= Extracted entries =
━━━━━━━━━━━━━━━━━━━━
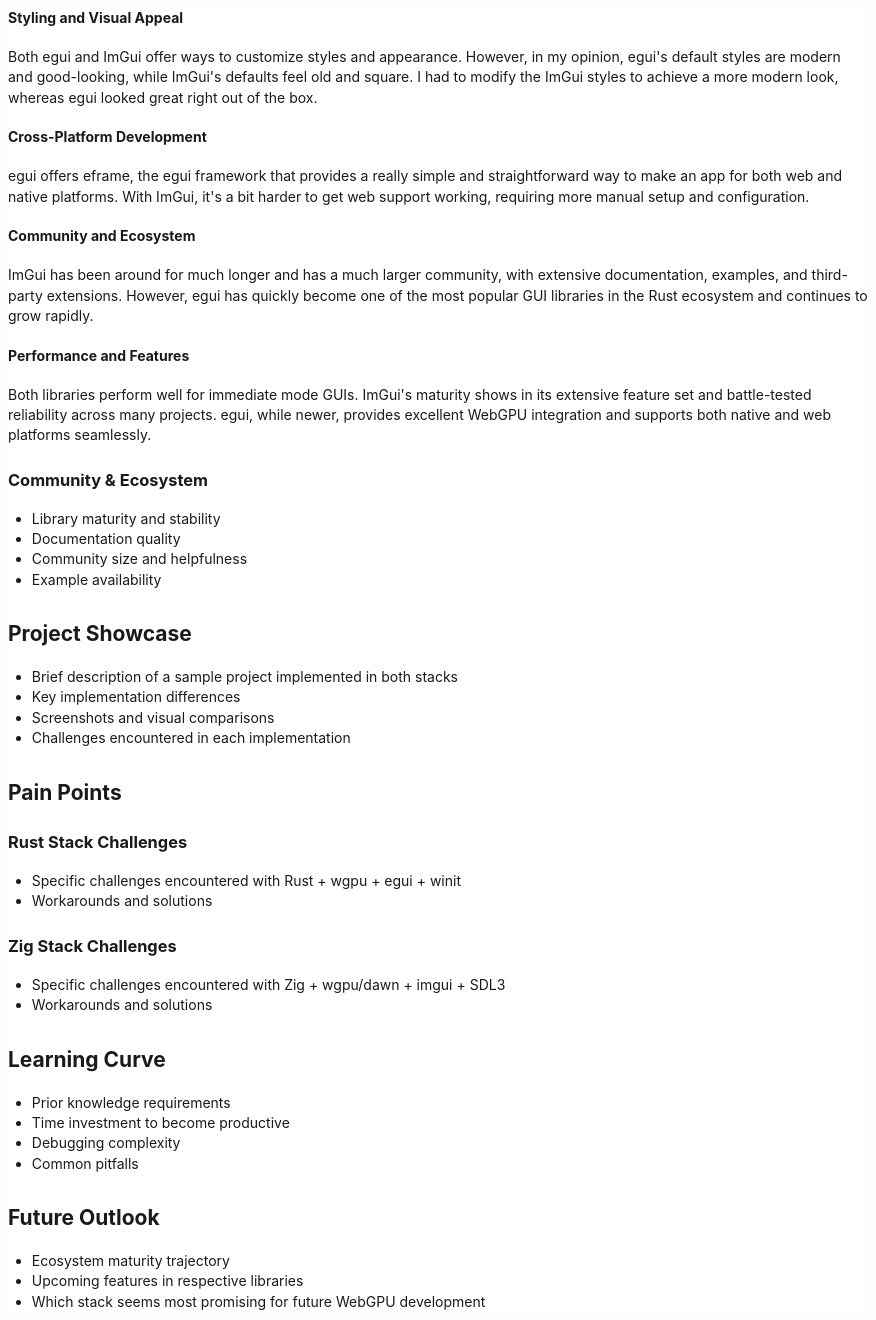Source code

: #### Styling and Visual Appeal
Both egui and ImGui offer ways to customize styles and appearance. However, in my opinion, egui's default styles are modern and good-looking, while ImGui's defaults feel old and square. I had to modify the ImGui styles to achieve a more modern look, whereas egui looked great right out of the box.

#### Cross-Platform Development
egui offers eframe, the egui framework that provides a really simple and straightforward way to make an app for both web and native platforms. With ImGui, it's a bit harder to get web support working, requiring more manual setup and configuration.

#### Community and Ecosystem
ImGui has been around for much longer and has a much larger community, with extensive documentation, examples, and third-party extensions. However, egui has quickly become one of the most popular GUI libraries in the Rust ecosystem and continues to grow rapidly.

#### Performance and Features
Both libraries perform well for immediate mode GUIs. ImGui's maturity shows in its extensive feature set and battle-tested reliability across many projects. egui, while newer, provides excellent WebGPU integration and supports both native and web platforms seamlessly.

### Community & Ecosystem
- Library maturity and stability
- Documentation quality
- Community size and helpfulness
- Example availability

## Project Showcase
- Brief description of a sample project implemented in both stacks
- Key implementation differences
- Screenshots and visual comparisons
- Challenges encountered in each implementation

## Pain Points

### Rust Stack Challenges
- Specific challenges encountered with Rust + wgpu + egui + winit
- Workarounds and solutions

### Zig Stack Challenges
- Specific challenges encountered with Zig + wgpu/dawn + imgui + SDL3
- Workarounds and solutions

## Learning Curve
- Prior knowledge requirements
- Time investment to become productive
- Debugging complexity
- Common pitfalls

## Future Outlook
- Ecosystem maturity trajectory
- Upcoming features in respective libraries
- Which stack seems most promising for future WebGPU development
━━━━━━━━━━━━━━━━━━━━
Reproduce verbatim every line of the data from the line containing "## Learning Curve" through the final line, including both.

## Learning Curve
- Prior knowledge requirements
- Time investment to become productive
- Debugging complexity
- Common pitfalls

## Future Outlook
- Ecosystem maturity trajectory
- Upcoming features in respective libraries
- Which stack seems most promising for future WebGPU development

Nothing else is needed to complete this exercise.